Shane Warne’s rigors dieting to reduce weight quickly has been related to a higher risk of heart attack in people who already have heart problems, according to a health specialist.
Warne, who died of a suspected heart attack on Friday in the Thai beach town of Koh Samui, announced six days ago on Instagram that “operation shred has begun.”
Warne has a history of gaining and losing weight, and he has previously credited his weight loss to “traditional Chinese medicine.”
His son said that his father went on “30-day fasting tea diets,” while his manager, James Erskine, revealed on Sunday that the cricketing legend had just completed a “crazy” 14-day liquid crash diet.
Mr Erskine said on Nine’s Today that he “had just ended one where he basically only ate fluids for 14 days, and he’d done this three to four times.”
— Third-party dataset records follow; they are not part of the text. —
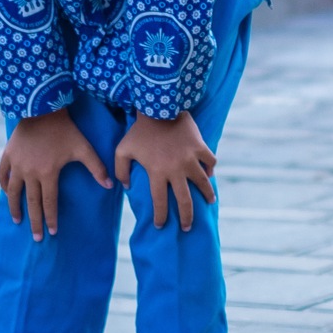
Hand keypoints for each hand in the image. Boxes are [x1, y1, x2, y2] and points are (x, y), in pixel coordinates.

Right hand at [0, 108, 111, 241]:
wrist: (42, 107)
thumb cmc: (65, 128)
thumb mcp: (83, 147)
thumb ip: (96, 167)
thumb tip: (111, 185)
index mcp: (48, 173)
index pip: (49, 203)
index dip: (51, 219)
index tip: (52, 232)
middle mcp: (30, 172)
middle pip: (32, 203)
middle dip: (35, 222)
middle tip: (36, 238)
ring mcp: (17, 164)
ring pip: (13, 192)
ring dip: (15, 208)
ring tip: (18, 220)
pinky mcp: (8, 155)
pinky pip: (2, 175)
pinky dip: (4, 186)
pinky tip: (7, 194)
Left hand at [116, 111, 216, 230]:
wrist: (159, 106)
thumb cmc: (139, 130)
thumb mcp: (123, 150)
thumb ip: (121, 170)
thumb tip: (125, 187)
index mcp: (157, 173)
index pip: (160, 203)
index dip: (161, 217)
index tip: (161, 226)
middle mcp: (176, 170)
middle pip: (185, 201)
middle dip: (186, 218)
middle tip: (187, 227)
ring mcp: (190, 159)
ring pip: (203, 183)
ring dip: (207, 195)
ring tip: (210, 202)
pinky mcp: (200, 147)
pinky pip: (210, 162)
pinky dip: (210, 169)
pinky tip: (210, 174)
According to local authorities, Warne had recently consulted a doctor about his heart and had been experiencing chest pain and sweating in the week preceding up to his death.
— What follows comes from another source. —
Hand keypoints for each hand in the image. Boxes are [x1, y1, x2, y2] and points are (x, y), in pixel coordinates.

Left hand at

There is no proof that Warne’s diet played a role in his death at the age of 52.
Warne had been a heavy smoker his entire life and had lately been diagnosed with COVID-19.
However, according to Professor Garry Jennings, the Heart Foundation’s top medical adviser, very low calorie diets can place extra burden on the heart in certain conditions.
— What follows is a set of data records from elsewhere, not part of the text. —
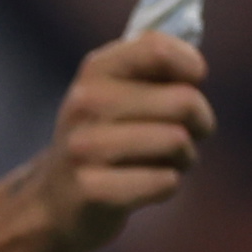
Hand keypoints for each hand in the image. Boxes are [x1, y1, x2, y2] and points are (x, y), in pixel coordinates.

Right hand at [32, 34, 210, 251]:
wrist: (52, 202)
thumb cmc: (106, 141)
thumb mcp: (119, 93)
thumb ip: (156, 68)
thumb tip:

“Mostly, these risks are on top of an underlying heart problem — they don’t come out of the blue. I doubt they could cause a heart problem just by themselves,” Professor Jennings said.
“Basically, if your metabolism, your handling of fluids, salt and other electrolytes gets completely out of whack, if you have a small heart attack, you’re more likely for that to turn into something serious with a rhythm disorder.”